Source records
================

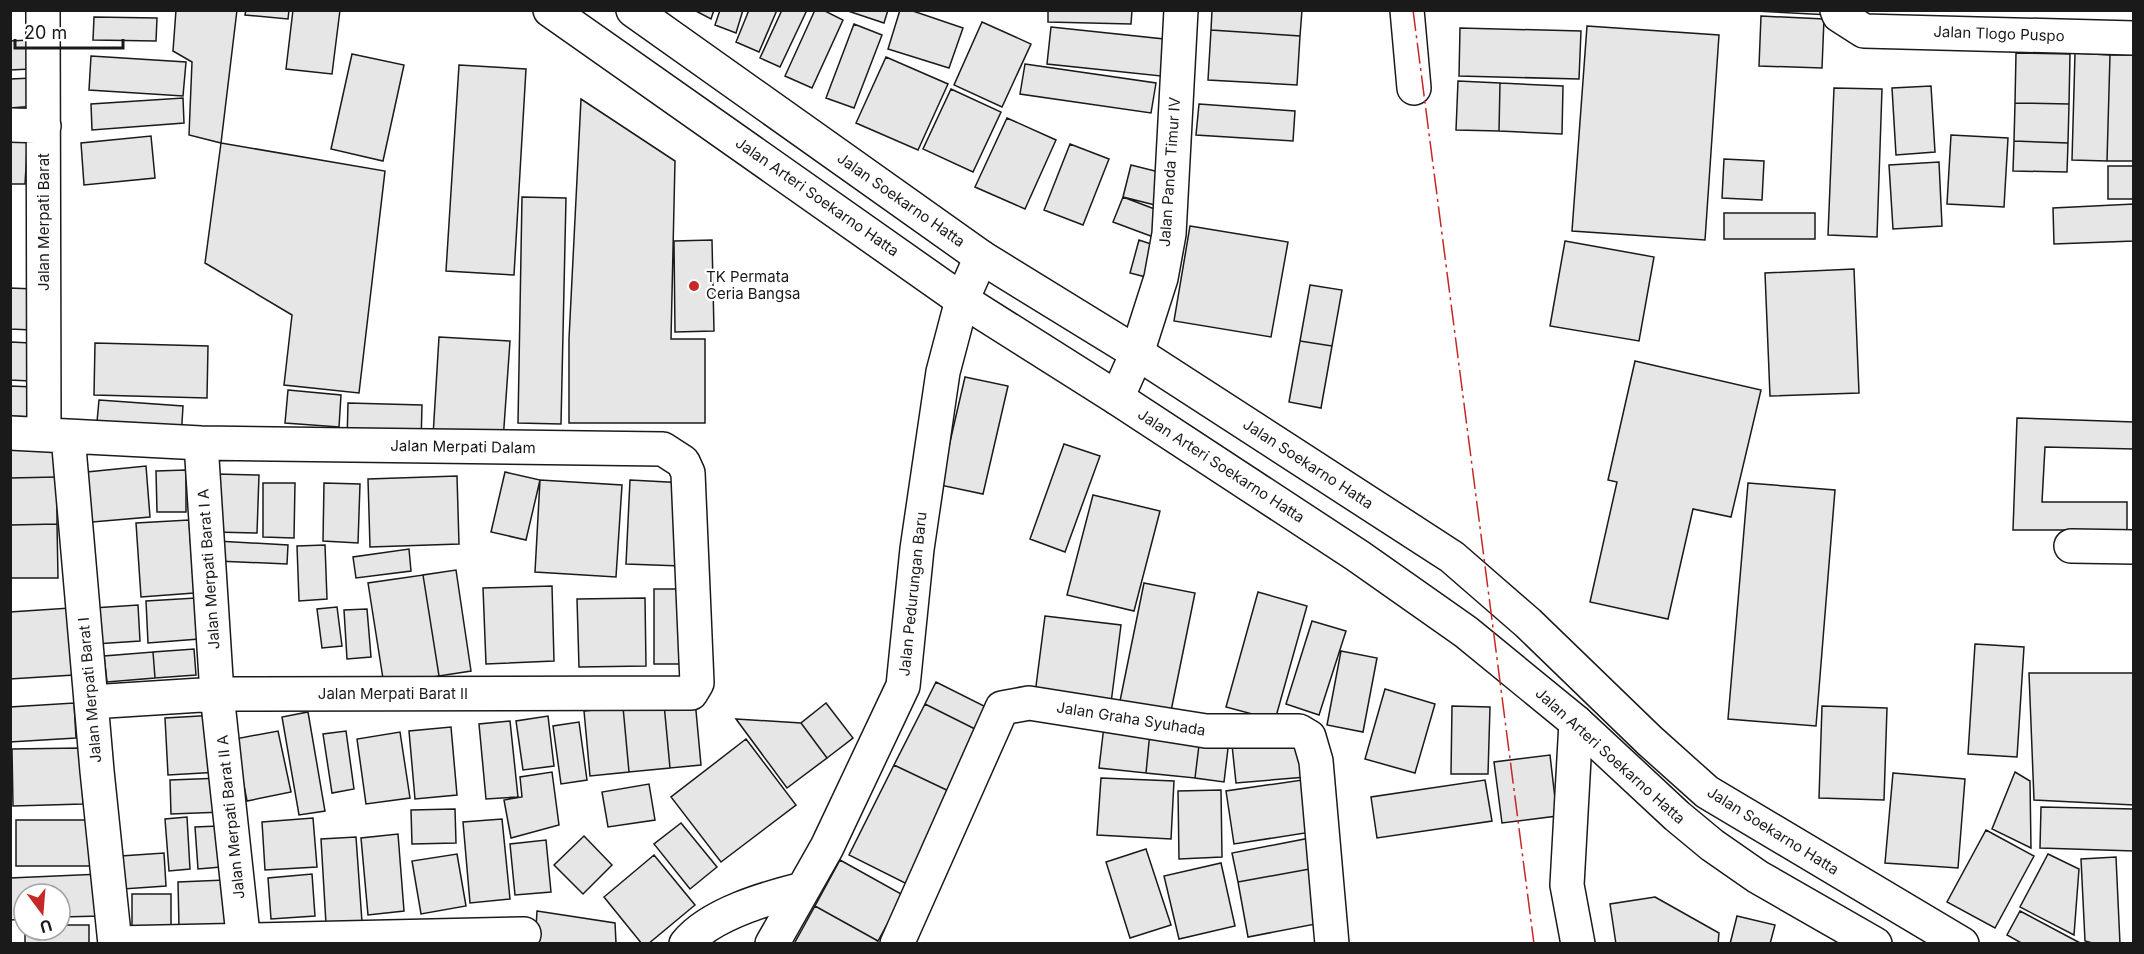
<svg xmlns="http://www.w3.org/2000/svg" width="2144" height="954" font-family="Inter,sans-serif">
<rect width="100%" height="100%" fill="#fff"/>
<path fill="#e6e6e6" stroke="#1a1a1a" stroke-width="1.5" d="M176 10H237L221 143 189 135 192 62 173 51Z
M246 10H289L288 19 245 15Z
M293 10H340L332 74 286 69Z
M694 10H714L711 19Z
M720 10H743L736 33 715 25Z
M749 10H777L759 52 736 42Z
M782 10H807L780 67 760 58Z
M815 10H823L843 20 812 88 785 76Z
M845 10H888L884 23Z
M900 10H910L963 28 949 68 888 49Z
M1048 10H1132L1131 24 1048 22Z
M1212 10H1302L1300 36 1211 30Z
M1735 10H1830V15Z
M1761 16 1824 19 1822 68 1759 66Z
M94 17 157 18 156 41 93 40Z
M982 22 1031 44 1002 107 954 85Z
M854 24 882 35 854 108 826 98Z
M1587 26 1719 35 1705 240 1572 231Z
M1051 27 1164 39 1161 76 1047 64Z
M1460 28 1581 31 1579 79 1459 76Z
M1211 30 1300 36 1297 85 1208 80Z
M30 40 31 69 10 70V41Z
M2016 53 2070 54 2069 104 2015 103Z
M2075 53 2110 55 2107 161 2072 160Z
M352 54 404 65 383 161 331 149Z
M2110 55H2134V161H2107Z
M91 56 186 62 183 96 89 90Z
M886 57 948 84 918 150 856 123Z
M1025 64 1156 83 1151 113 1020 94Z
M459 65 526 69 514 275 446 271Z
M33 78 35 106 10 108V79Z
M1458 81 1500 83 1499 131 1456 130Z
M1500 83 1563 86 1562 134 1499 131Z
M1931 86 1935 152 1896 155 1892 88Z
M1834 88 1882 89 1877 237 1828 235Z
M951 89 1001 112 973 172 923 149Z
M183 98 184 123 92 130 91 104Z
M581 99 675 161 671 339H705V423H569V339Z
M2015 103 2069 104 2068 143 2014 141Z
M1199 104 1295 111 1293 141 1196 135Z
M1007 118 1056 140 1025 209 975 187Z
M10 132 28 133 25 184H10Z
M1951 135 2008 138 2004 207 1947 204Z
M151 136 155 178 84 185 81 143Z
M2014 141 2068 143 2067 172 2013 171Z
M221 143 385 171 359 393 284 385 292 315 205 263Z
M1070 144 1109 159 1083 225 1044 210Z
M1724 159 1764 161 1762 200 1722 198Z
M1939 162 1942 226 1893 229 1889 165Z
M1131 165 1163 173 1155 205 1123 197Z
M2108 166H2134V199H2108Z
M522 197 566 198 561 424 518 423Z
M1123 197 1165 213 1156 238 1113 222Z
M2134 204V241L2054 244 2053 208Z
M1724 213H1815V239H1724Z
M1190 226 1288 242 1271 337 1174 321Z
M712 240 714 331 675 332 674 241Z
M1139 240 1154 245 1146 277 1130 273Z
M1565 241 1654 257 1639 341 1550 326Z
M1854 269 1859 393 1770 396 1765 273Z
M1310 285 1342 290 1332 346 1300 341Z
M10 288 34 289 32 330 10 329Z
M439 337 510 341 503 441 433 436Z
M1300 341 1332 346 1321 408 1289 402Z
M10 342 31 343 30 381 10 380Z
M95 343 208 346 207 398 94 395Z
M1635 361 1761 390 1731 517 1693 509 1668 619 1590 602 1617 482 1608 480Z
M965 377 1008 386 983 494 940 485Z
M10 386 33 387V417L10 416Z
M288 390 341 395 339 427 285 423Z
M99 400 183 406 181 439 96 433Z
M348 403 422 405 421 444 347 442Z
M2017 418 2134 422V449L2045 447 2042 502H2127V530H2013Z
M56 444 57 477 10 478V445Z
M1064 444 1100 456 1065 552 1030 539Z
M146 466 150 517 81 523 77 473Z
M186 470V512H157L156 471Z
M505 472 540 480 526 540 491 532Z
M216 474 259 475 257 533 214 532Z
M457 476 459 544 370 547 368 479Z
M57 477V524L10 525V478Z
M540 480 622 485 616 577 535 572Z
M630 480 686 483 681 566 626 564Z
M263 483H295L294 538 263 537Z
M324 483 360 484 358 543 323 541Z
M1748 483 1835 490 1816 726 1728 719Z
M1093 495 1160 511 1134 611 1067 595Z
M189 520 194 593 141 597 136 523Z
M57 524 58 578H10V525Z
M217 541 288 545 287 564 217 561Z
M325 545 327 599 299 601 297 546Z
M409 549 411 571 356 578 353 557Z
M456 570 471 671 439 676 423 575Z
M423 575 439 676 384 685 368 583Z
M1144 583 1195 593 1171 711 1120 701Z
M552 586 554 661 486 664 483 588Z
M654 589H683V664H654Z
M1258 592 1307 606 1275 720 1226 707Z
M196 598 199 639 148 643 146 601Z
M645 598 646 666 579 667 577 599Z
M138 605 140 641 95 644 93 608Z
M337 607 342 646 322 648 317 609Z
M70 608 74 675 10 679V612Z
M367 609 371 657 347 659 344 610Z
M1045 616 1121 625 1111 703 1035 694Z
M1312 621 1346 631 1319 715 1286 704Z
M1975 644 2024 647 2017 757 1968 754Z
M194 649 196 675 155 678 153 652Z
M1341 651 1377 658 1363 732 1327 725Z
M153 652 155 678 107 682 104 656Z
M2029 673H2134V805L2034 800Z
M936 682 996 712 985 734 925 704Z
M1385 689 1435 704 1415 773 1365 759Z
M695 700 701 765 670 768 664 704Z
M74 703 76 738 10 742V707Z
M826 703 853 738 827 758 801 723Z
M664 704 670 768 629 772 623 707Z
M925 704 985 734 955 794 894 765Z
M1452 706 1490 707 1488 774H1451Z
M1822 706 1887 708 1884 800 1819 798Z
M623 707 629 772 590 776 584 711Z
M308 712 325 811 299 815 282 717Z
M217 715 220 772 168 775 165 718Z
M548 716 554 766 523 770 516 721Z
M736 719 801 723 827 758 787 788Z
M510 721 518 797 486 799 479 724Z
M579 722 587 780 561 784 553 726Z
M1104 726 1150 732 1146 773 1099 768Z
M451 727 457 795 415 799 409 731Z
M278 731 291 792 247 801 235 739Z
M346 731 354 789 332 793 323 734Z
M400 732 410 798 366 804 357 739Z
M1150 732 1200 737 1195 778 1146 773Z
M1200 737 1229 740 1224 782 1195 778Z
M746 739 796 805 721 862 671 797Z
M1303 739 1306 777 1236 783 1232 745Z
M81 748 83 804 13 806 12 749Z
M1550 755 1557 816 1502 823 1494 762Z
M894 765 955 794 909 885 849 855Z
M552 772 559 825 511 838 504 800 522 797 520 777Z
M2015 772 2030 781 2031 848 1992 829Z
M1893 773 1965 779 1958 868 1885 863Z
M222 778 223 812 171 814 170 780Z
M1101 778 1174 781 1171 839 1097 835Z
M1309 779 1318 831 1234 844 1226 791Z
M1485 780 1492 821 1377 838 1371 797Z
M649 784 655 820 608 827 602 792Z
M1221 790 1222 857 1179 859 1178 791Z
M2041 807 2134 809V851L2040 848Z
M455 809 456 843 412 844 411 810Z
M187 817 190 869 169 871 165 819Z
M313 818 317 867 265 870 262 822Z
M502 819 510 899 470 903 463 822Z
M16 820H91V866H16Z
M681 823 717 867 690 889 654 844Z
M218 826 221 867 198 869 195 827Z
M1986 830 2034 856 1995 928 1947 902Z
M398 834 404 911 368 915 361 838Z
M584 836 612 865 583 894 554 865Z
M356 837 362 922 326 924 321 839Z
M1310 838 1315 868 1238 882 1232 853Z
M546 840 551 892 515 895 510 844Z
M1146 849 1171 925 1130 938 1106 862Z
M164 853 166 886 123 889 121 856Z
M457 854 466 906 421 914 412 861Z
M2048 854 2079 869 2074 935 2020 907Z
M654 855 695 905 648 944H642L604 897Z
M2116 857 2120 944H2096L2085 941 2081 859Z
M840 860 903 895 878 941 815 906Z
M1221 863 1235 926 1179 939 1164 876Z
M1315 868 1326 922 1248 937 1238 882Z
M101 874 102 916 60 917V894H24V919L11 920 10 878Z
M312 874 315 916 271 919 268 878Z
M225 880 227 925 179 927 178 882Z
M132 894H171V927L132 928Z
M1655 897 1719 933 1718 944H1616L1610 904Z
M815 906 878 941 876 944H794Z
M537 911 615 923 616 943 619 944H535Z
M2020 911 2082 944H2023L2007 935Z
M1737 916 1775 925 1770 944H1730Z
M60 925H89V944H25V930H60Z"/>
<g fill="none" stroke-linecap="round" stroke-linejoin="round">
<defs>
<path id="minor" d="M43 10 44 434
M1407 10 1414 88
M1837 10 1839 15 1864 31 2134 38
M10 125 44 126
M1117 398 1137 353 1161 278 1169 234 1181 10
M10 433 201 443 663 449 683 462 688 473 697 683 691 693 217 694 91 702
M68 436 97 771 115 944
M201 443 217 694 244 944
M2071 546 2134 547
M115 943 524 934
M686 944C710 914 767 898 803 889
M772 944 827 847 903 686 917 549 943 372 962 300 981 257
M897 944 1002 708 1029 703 1206 731H1299L1309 737 1316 761 1332 944"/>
<path id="tertiary" d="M1576 722 1567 885 1578 944"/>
<path id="primary" d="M550 10 962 300 1117 398 1358 556 1466 632 1576 722 1677 816 1712 845 1758 877 1875 944
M633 10 981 257 1137 353 1452 557 1528 623 1650 741 1707 792 1962 944"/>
</defs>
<use href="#minor" stroke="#1a1a1a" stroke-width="36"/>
<use href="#tertiary" stroke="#1a1a1a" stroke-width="36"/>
<use href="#primary" stroke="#1a1a1a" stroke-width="36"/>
<use href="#minor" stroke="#fff" stroke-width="33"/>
<use href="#tertiary" stroke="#fff" stroke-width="33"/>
<use href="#primary" stroke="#fff" stroke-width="33"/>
<path stroke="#c62828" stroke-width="1.5" stroke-dasharray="21 4.5 3 4.5" stroke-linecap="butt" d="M1413 10 1534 944"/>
</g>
<circle fill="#c62828" stroke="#fff" stroke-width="2" cx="694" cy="286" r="6"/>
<g text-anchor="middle" stroke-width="4.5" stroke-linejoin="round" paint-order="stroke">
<g font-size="15" fill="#1a1a1a" stroke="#fff">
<text transform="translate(1999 34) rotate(2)" y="5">Jalan Tlogo Puspo</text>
<text transform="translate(1170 172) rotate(-86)" y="5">Jalan Panda Timur IV</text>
<text transform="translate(817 197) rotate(35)" y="5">Jalan Arteri Soekarno Hatta</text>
<text transform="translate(901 200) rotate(35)" y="5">Jalan Soekarno Hatta</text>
<text transform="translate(44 222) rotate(-90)" y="5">Jalan Merpati Barat</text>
<text transform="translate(463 447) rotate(1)" y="5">Jalan Merpati Dalam</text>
<text transform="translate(1308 464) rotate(33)" y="5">Jalan Soekarno Hatta</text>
<text transform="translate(1221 466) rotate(33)" y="5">Jalan Arteri Soekarno Hatta</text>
<text transform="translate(209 569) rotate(-94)" y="5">Jalan Merpati Barat I A</text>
<text transform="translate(913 594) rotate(-84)" y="5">Jalan Pedurungan Baru</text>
<text transform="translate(90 690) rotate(-95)" y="5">Jalan Merpati Barat I</text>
<text x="393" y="699">Jalan Merpati Barat II</text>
<text transform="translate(1131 719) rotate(9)" y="5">Jalan Graha Syuhada</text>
<text transform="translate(1610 756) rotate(42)" y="5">Jalan Arteri Soekarno Hatta</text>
<text transform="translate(231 817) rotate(-96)" y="5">Jalan Merpati Barat II A</text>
<text transform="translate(1773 831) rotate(32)" y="5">Jalan Soekarno Hatta</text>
</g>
<g font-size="15" fill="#1a1a1a" stroke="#fff" text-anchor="start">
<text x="706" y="282">TK Permata<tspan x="706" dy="17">Ceria Bangsa</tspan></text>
</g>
</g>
<rect width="2144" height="954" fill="none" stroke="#1a1a1a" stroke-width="24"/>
<g transform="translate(42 912) rotate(164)"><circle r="28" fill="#ffffff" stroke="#a3a3a3" stroke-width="1.5"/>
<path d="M0-4.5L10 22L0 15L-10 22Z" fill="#c62828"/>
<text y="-9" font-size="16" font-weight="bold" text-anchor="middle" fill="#1a1a1a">U</text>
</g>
<path d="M15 39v9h108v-9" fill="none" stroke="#1a1a1a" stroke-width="3"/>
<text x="24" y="39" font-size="18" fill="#1a1a1a" stroke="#ffffff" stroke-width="4.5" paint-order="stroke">20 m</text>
</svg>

================

#### Aim of the exercise
Scan the records above for the string "round", and copy every line where it turns up.

#### Solved problem
<g fill="none" stroke-linecap="round" stroke-linejoin="round">
<g text-anchor="middle" stroke-width="4.5" stroke-linejoin="round" paint-order="stroke">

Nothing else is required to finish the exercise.